Martin Paule, 45, gave up a white-collar job in Los Angeles as a paralegal in 1979 and came east seeking a "more rural, more tranquil existence." In 1980, he found it in Burkittsville.

Mr. Paule owns Deva (pronounced Day-vah and meaning "shining one" or "angel" in Sanskrit), a "cottage industry" on East Main Street that makes free-flowing colorful "natural fiberwear for women and men." Mr. Paule says the business has a mailing list with 100,000 names and projected 1992 sales of $2 million. He has 15 full-time employees and 15 to 18 "stitchers" who work under independent contracts at home. His wife, Rose Gerstner, a former stitcher, is "captain" of the cutting room.

The only way to tell Deva from the other 100-year-old plus houses is a small sign. And perhaps those noontime employee volleyball games on the sand court behind the seconds building, a daily half-hour Mr. Paule schedules in the workday.

Seven years ago, William Becker, 66, a retired Navy civilian employee, and his wife, Helen, moved into one of three houses on Weiner Drive, "the second newest house in town," built in 1979. His house is one of only six not on Main Street.

"We wanted to get out of Montgomery County, but still be reasonably close to our children," says Mr. Becker, a town council member.

From uptown, the St. Paul's Lutheran Church bells ring a song across the valley. Mr. Becker, an "I love Burkittsville" button on his shirt, listens.

"I'd never heard of Burkittsville," he says, "but when the agent showed us this house, my wife fell in love with it."

Nearby, at the Burkittsville Community Center, Janice Crone is cooking string beans for the annual picnic of the Ruritan Club service organization, which owns the center, once the school for grades one to six.

Mrs. Crone, 64, likes the way Burkittsville has not changed. "Maybe a sidewalk or two difference from when I was growing up," she says.

Burkittsville 1992 is 194 people; 90 voters; 56 single-family homes; five two-family homes; two multifamily dwellings; a few businesses, but no grocery store and no gas station.
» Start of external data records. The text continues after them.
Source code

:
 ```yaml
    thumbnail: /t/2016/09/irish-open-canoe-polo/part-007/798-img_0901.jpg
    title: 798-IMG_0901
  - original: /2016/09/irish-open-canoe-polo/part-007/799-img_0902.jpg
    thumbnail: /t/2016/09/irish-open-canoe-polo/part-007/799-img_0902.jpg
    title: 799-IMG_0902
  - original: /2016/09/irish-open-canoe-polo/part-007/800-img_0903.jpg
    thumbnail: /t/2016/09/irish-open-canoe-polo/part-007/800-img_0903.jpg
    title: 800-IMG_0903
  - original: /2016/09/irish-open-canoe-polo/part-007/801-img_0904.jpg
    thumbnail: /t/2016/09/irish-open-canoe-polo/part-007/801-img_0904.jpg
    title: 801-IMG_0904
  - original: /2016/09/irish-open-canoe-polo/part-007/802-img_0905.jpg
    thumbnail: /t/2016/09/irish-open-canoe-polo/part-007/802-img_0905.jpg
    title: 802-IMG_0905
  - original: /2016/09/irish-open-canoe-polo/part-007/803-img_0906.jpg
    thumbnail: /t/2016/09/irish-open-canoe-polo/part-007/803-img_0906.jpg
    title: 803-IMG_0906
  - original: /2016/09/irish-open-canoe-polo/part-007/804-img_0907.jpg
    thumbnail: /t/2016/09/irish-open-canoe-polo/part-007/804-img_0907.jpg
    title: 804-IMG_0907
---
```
It is not without its problems. One concern is speeding cars, on Main Street and state Route 17, which intersects Main at the "square corner." A bigger one is a water and sewer system.

"We're well and septic here," Mr. Becker says. "These houses weren't built with modern appliances and such heavy water and waste water use in mind. Some people with shallow wells are getting polluted water."
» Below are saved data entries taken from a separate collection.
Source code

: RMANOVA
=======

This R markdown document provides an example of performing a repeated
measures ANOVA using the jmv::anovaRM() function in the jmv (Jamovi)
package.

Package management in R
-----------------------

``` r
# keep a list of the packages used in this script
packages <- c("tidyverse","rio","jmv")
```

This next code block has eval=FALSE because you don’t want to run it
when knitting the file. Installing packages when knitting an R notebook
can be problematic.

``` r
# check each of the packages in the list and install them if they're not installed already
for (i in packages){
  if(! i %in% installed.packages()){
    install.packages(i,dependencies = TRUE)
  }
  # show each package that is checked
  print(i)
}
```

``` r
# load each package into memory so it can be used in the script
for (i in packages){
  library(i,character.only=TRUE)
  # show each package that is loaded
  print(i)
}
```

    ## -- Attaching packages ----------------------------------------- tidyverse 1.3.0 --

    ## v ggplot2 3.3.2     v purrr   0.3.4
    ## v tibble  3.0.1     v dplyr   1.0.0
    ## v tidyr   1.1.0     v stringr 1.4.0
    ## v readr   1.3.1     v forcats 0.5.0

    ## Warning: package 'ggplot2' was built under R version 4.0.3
Still, residents have made it clear they prefer drinking bottled water and making other changes over the alternative -- a public water and sewer system that would mean development, the dirtiest word of all.

Some worry about the future of the farms, although there are no indications of development plans. The two farms closest to Main Street are not in the Maryland Agricultural Land Preservation Program, says Tim Blaser, county program administrator.

"This is a very fragile valley," says Margaret Kennedy, a town council member who runs Brushmark Gallery in the old Lutheran Female Seminary.

Still, there seems optimism everything will be all right.